The deeper problem: this isn't just about adversarial inputs. A perfectly correct orchestrating agent can still make a delegation that violates the spirit of the system's policies — not because anything went wrong, but because the delegation boundaries were never defined. The agent did exactly what it was built to do. Nobody specified what it wasn't allowed to delegate.
LangChain has published carefully on multi-agent architecture: when to use routers, how to structure handoffs, how to design subagent specialization. The gap is that none of that architectural thinking addresses what gets evaluated at the delegation boundary — what the receiving agent is permitted to do with what it receives. That is a governance question, and it currently goes unanswered by every major orchestration framework.
What are the three governance gaps specific to multi-agent architectures?
Gap 1: Context scope leakage.
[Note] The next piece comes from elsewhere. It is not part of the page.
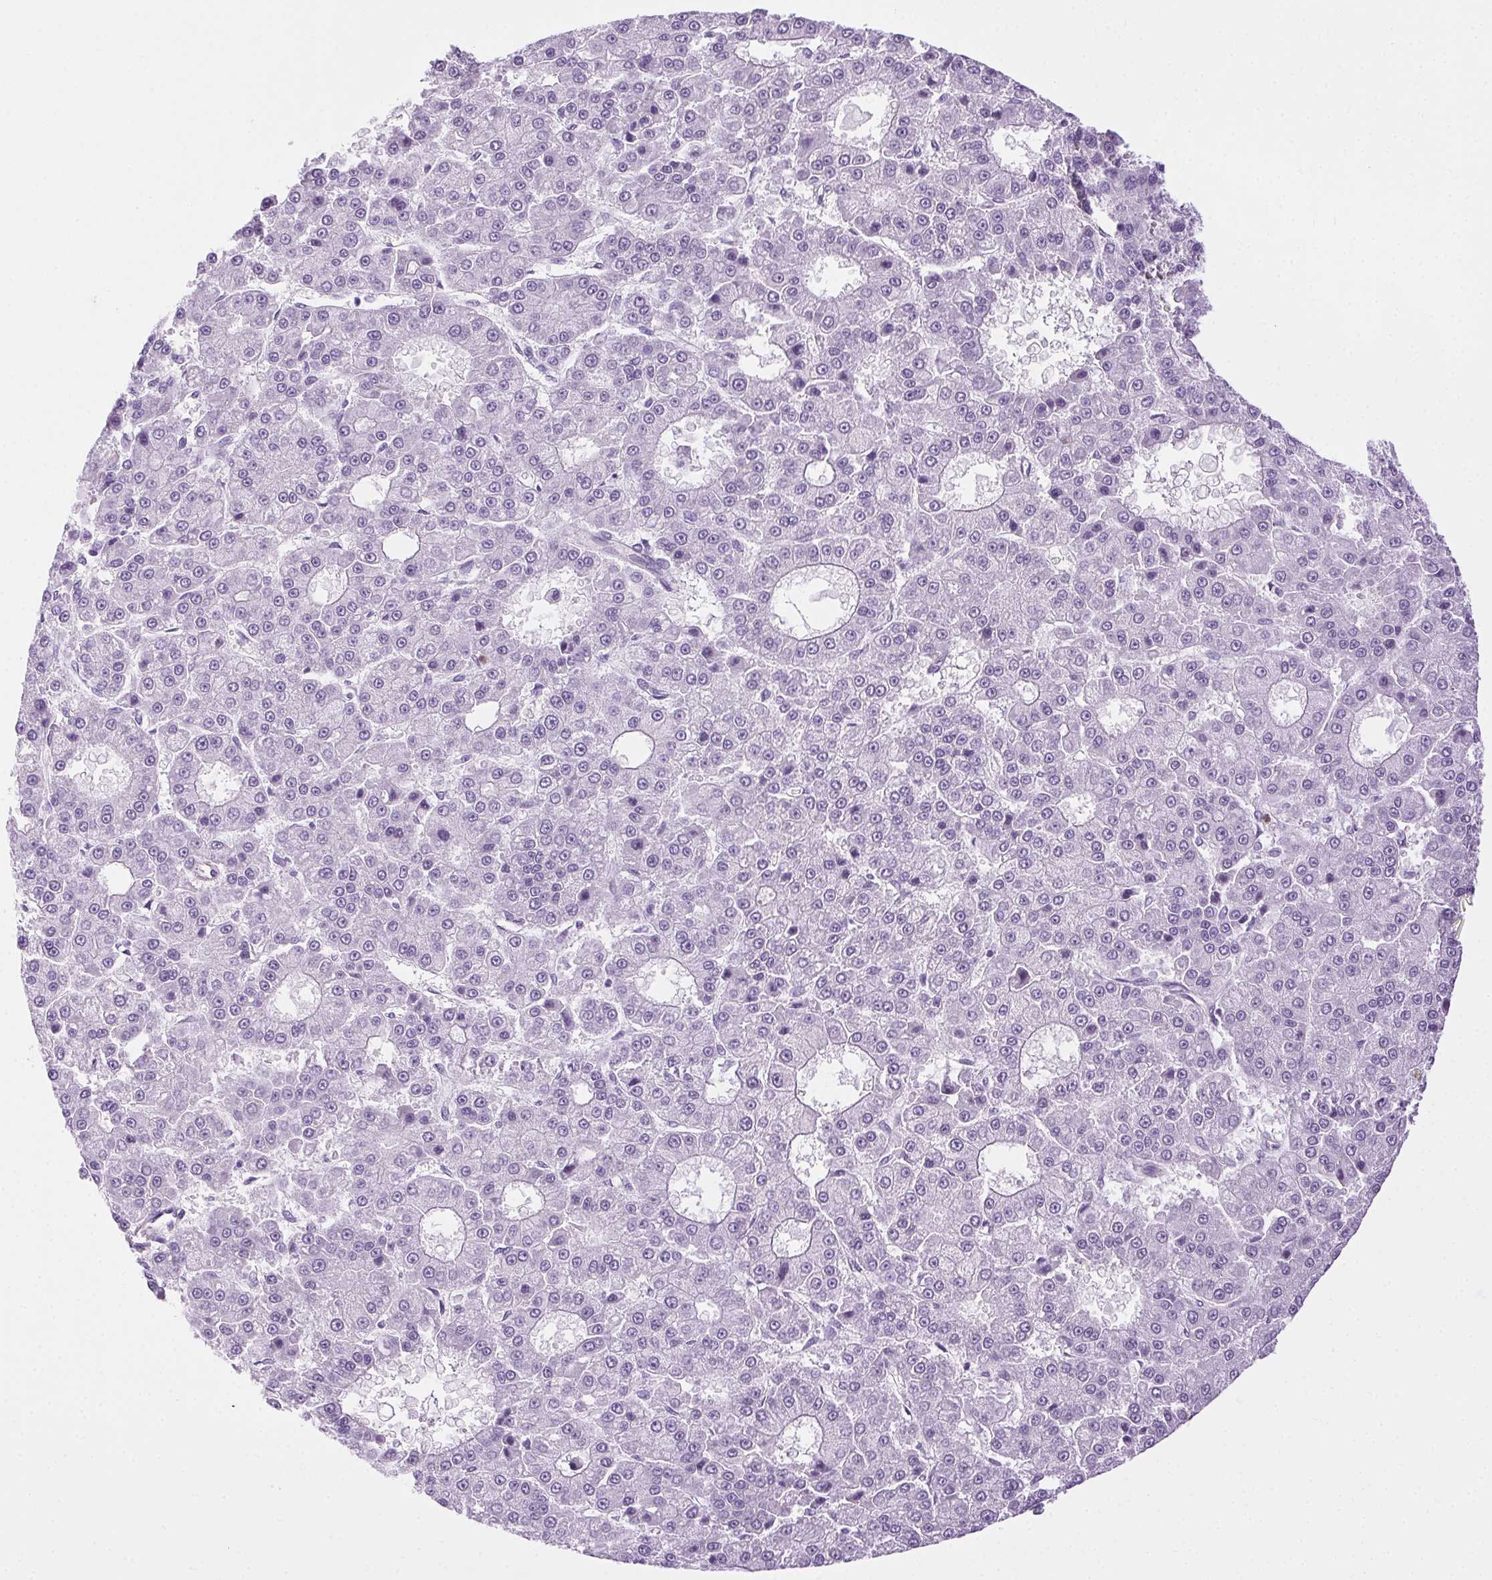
{"staining": {"intensity": "negative", "quantity": "none", "location": "none"}, "tissue": "liver cancer", "cell_type": "Tumor cells", "image_type": "cancer", "snomed": [{"axis": "morphology", "description": "Carcinoma, Hepatocellular, NOS"}, {"axis": "topography", "description": "Liver"}], "caption": "This photomicrograph is of liver cancer stained with immunohistochemistry (IHC) to label a protein in brown with the nuclei are counter-stained blue. There is no expression in tumor cells.", "gene": "SHCBP1L", "patient": {"sex": "male", "age": 70}}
An orchestrating agent that has access to a full customer record may summarize that record and pass the summary to a specialized subagent. The summary may contain PII that the subagent's individual policy would have blocked if the subagent had accessed the customer record directly. The policy wasn't bypassed intentionally — the data just arrived via a different path, one the policy wasn't written to cover. Addressing this requires evaluating the content of context passed at delegation boundaries, not just at direct API calls to external systems.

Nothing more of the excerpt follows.